The real source of their anger is that their country has been hijacked by unrestrained corporate greed that has no loyalty to any people or any nation, the U.S. of A. included. The oligarchs are running the show, including their hate radio and TV, and the deepening chasm between the haves and the used-to-haves will not be addressed by blaming gays or feminists or abortion doctors or minorities or immigrants or even teachers.
The people of Egypt, from the dock workers to the cabbies to the university professors, have come to realize this in a blaze of insight that began with one street vendor in Tunisia who, at the end of his rope and his chances, set himself ablaze in a fiery metaphor that has lit up the entire Middle East.
The Tunisian people and the Egyptian people are sick of seeing their children with bad food, bad educations, and worse futures. They are tired of the jet-setting elite parading their unearned privilege in disrespectful mockery of their hardships. They are done with the plutocracy and the dictatorship by the obscenely rich.
Guess what? The income disparity in Egypt or Tunisia is not as extreme as it is in the U. S. This is what the Tea Partiers don't get. Yet. When they do, and when they realize their progressive neighbors are suffering from the same undemocratic rule by the Oligarchs, then, perhaps, democracy will break out here once again. Accompanied by tar, feathers, and rails long enough to extend to the island sanctuaries where the mega-rich CEO bloodsuckers have stashed their stolen loot.
. . . .One of the driving factors behind the protests is the decades-long stagnation of the Egyptian economy and a growing sense of inequality. “They’re all protesting about growing inequalities, they’re all protesting against growing nepotism. The top of the pyramid was getting richer and richer,” said Emile Hokayem of the International Institute for Strategic Studies in the Middle East.
As Yasser El-Shimy, former diplomatic attaché at the Egyptian Ministry of Foreign Affairs, wrote in Foreign Policy, “income inequality has reached levels not before seen in Egypt’s modern history.” But Egypt still bests quite a few countries when it comes to income inequality, including the United States:
According to the CIA World Fact Book, the U.S. is ranked as the 42nd most unequal country in the world, with a Gini Coefficient of 45.
– Tunisia is ranked the 62nd most unequal country, with a Gini Coefficient of 40.– Yemen is ranked 76th most unequal, with a Gini Coefficient of 37.7.– And Egypt is ranked as the 90th most unequal country, with a Gini Coefficient of around 34.4.
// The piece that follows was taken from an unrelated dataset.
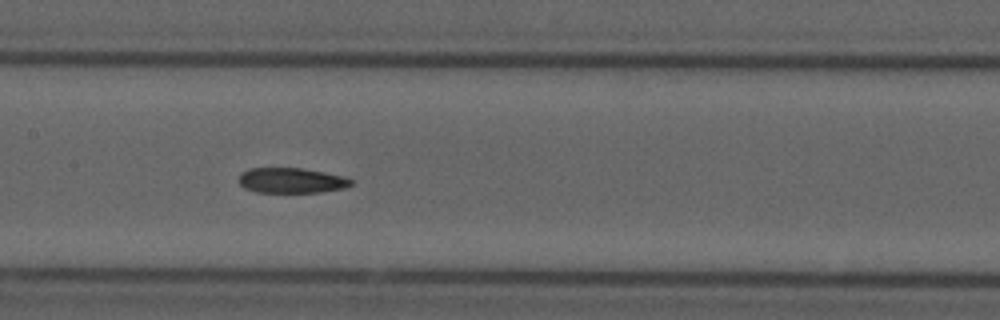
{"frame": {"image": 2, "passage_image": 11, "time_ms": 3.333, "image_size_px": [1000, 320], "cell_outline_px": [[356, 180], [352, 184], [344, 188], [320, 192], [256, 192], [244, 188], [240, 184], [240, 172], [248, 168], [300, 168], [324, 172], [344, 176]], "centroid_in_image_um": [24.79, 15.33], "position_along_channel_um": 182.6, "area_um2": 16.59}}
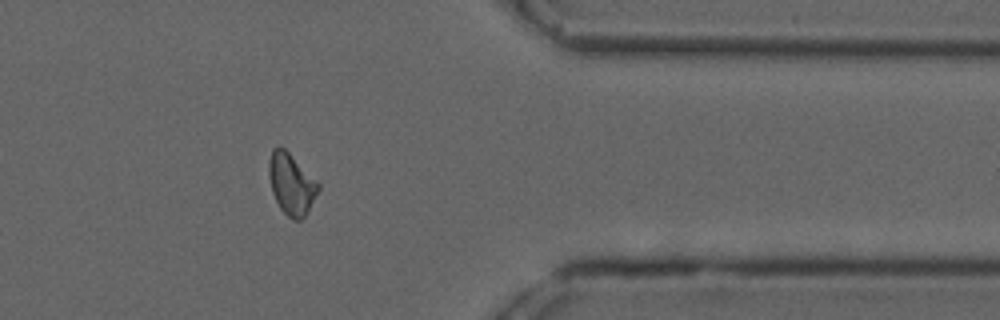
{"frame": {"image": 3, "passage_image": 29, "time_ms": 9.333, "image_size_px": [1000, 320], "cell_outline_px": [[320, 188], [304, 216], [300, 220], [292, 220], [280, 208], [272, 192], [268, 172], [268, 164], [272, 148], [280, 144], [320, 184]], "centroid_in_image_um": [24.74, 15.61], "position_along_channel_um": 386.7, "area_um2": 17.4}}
The Gini coefficient is used to measure inequality: the lower a country’s score, the more equal it is. Obviously, there are many things about the U.S. economy that make it far preferable to that in Egypt, including lower poverty rates, higher incomes, significantly better infrastructure, and a much higher standard of living overall. But income inequality in the U.S. is the worst it has been since the 1920′s, which is a real problem.
Currently, the top one percent of households make nearly 25 percent of the total income in the country, after they made less than 10 percent in the 1970′s. Between 1980 and 2005, “more than 80 percent of total increase in Americans’ income went to the top 1 percent.”
According to the latest data, “the gaps in after-tax income between the richest 1 percent of Americans and the middle and poorest fifths of the country more than tripled between 1979 and 2007.” And there’s even a stark divide within that one percent. “The share of the nation’s income flowing to the top one-tenth of 1 percent of households increased from 7.3 percent of the total income in the nation in 2002 to 12.3 percent in 2007,” the Center on Budget and Policy Priorities noted.
Yale economist Robert Shiller has said that income inequality “is potentially the big problem, which is bigger than this whole financial crisis.” “If these trends that we’ve seen for 30 years now in inequality continue for another 30 years…it’s going to create resentment and hostility,” he said. But tax and spending policies that provide adequate services and allow for economic mobility — along with a robust social safety net — can head off trouble that may come down the road.